Please write out all of the material below line for line, keeping every word, number, symbol, and language unchanged.

> _Records for the exercise_
::::

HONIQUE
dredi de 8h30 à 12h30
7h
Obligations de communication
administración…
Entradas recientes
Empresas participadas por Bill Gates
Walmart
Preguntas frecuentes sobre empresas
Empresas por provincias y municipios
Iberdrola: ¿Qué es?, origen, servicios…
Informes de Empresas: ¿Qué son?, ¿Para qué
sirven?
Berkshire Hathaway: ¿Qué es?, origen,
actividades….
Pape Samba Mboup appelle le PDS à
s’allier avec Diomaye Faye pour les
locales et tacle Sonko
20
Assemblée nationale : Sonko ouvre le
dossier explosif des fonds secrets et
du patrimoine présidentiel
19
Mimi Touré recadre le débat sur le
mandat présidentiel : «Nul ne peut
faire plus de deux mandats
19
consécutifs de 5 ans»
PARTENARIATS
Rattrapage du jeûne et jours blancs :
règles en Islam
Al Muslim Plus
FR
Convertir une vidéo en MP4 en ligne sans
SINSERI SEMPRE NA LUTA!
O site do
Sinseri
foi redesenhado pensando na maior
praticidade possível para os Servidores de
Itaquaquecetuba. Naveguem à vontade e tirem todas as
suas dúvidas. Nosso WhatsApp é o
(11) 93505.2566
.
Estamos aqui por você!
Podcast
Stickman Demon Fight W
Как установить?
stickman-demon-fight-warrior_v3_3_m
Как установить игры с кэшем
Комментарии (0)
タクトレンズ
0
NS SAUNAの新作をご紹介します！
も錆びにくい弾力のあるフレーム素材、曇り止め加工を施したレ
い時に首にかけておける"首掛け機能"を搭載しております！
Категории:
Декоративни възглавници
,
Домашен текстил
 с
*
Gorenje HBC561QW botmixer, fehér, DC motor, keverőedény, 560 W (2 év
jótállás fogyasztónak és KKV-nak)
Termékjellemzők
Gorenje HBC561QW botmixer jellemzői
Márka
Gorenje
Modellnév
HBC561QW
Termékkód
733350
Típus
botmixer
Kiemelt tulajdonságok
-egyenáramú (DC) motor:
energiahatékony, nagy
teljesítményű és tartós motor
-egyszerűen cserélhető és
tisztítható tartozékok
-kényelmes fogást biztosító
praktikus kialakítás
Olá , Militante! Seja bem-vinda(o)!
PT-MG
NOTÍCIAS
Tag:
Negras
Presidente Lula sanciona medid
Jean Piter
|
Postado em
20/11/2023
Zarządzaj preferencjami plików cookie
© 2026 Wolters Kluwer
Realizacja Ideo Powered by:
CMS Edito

::::

> _Your solution_
HONIQUE
dredi de 8h30 à 12h30
7h
Obligations de communication
administración…
Entradas recientes
Empresas participadas por Bill Gates
Walmart
Preguntas frecuentes sobre empresas
Empresas por provincias y municipios
Iberdrola: ¿Qué es?, origen, servicios…
Informes de Empresas: ¿Qué son?, ¿Para qué
sirven?
Berkshire Hathaway: ¿Qué es?, origen,
actividades….
Pape Samba Mboup appelle le PDS à
s’allier avec Diomaye Faye pour les
locales et tacle Sonko
20
Assemblée nationale : Sonko ouvre le
dossier explosif des fonds secrets et
du patrimoine présidentiel
19
Mimi Touré recadre le débat sur le
mandat présidentiel : «Nul ne peut
faire plus de deux mandats
19
consécutifs de 5 ans»
PARTENARIATS
Rattrapage du jeûne et jours blancs :
règles en Islam
Al Muslim Plus
FR
Convertir une vidéo en MP4 en ligne sans
SINSERI SEMPRE NA LUTA!
O site do
Sinseri
foi redesenhado pensando na maior
praticidade possível para os Servidores de
Itaquaquecetuba. Naveguem à vontade e tirem todas as
suas dúvidas. Nosso WhatsApp é o
(11) 93505.2566
.
Estamos aqui por você!
Podcast
Stickman Demon Fight W
Как установить?
stickman-demon-fight-warrior_v3_3_m
Как установить игры с кэшем
Комментарии (0)
タクトレンズ
0
NS SAUNAの新作をご紹介します！
も錆びにくい弾力のあるフレーム素材、曇り止め加工を施したレ
い時に首にかけておける"首掛け機能"を搭載しております！
Категории:
Декоративни възглавници
,
Домашен текстил
 с
*
Gorenje HBC561QW botmixer, fehér, DC motor, keverőedény, 560 W (2 év
jótállás fogyasztónak és KKV-nak)
Termékjellemzők
Gorenje HBC561QW botmixer jellemzői
Márka
Gorenje
Modellnév
HBC561QW
Termékkód
733350
Típus
botmixer
Kiemelt tulajdonságok
-egyenáramú (DC) motor:
energiahatékony, nagy
teljesítményű és tartós motor
-egyszerűen cserélhető és
tisztítható tartozékok
-kényelmes fogást biztosító
praktikus kialakítás
Olá , Militante! Seja bem-vinda(o)!
PT-MG
NOTÍCIAS
Tag:
Negras
Presidente Lula sanciona medid
Jean Piter
|
Postado em
20/11/2023
Zarządzaj preferencjami plików cookie
© 2026 Wolters Kluwer
Realizacja Ideo Powered by:
CMS Edito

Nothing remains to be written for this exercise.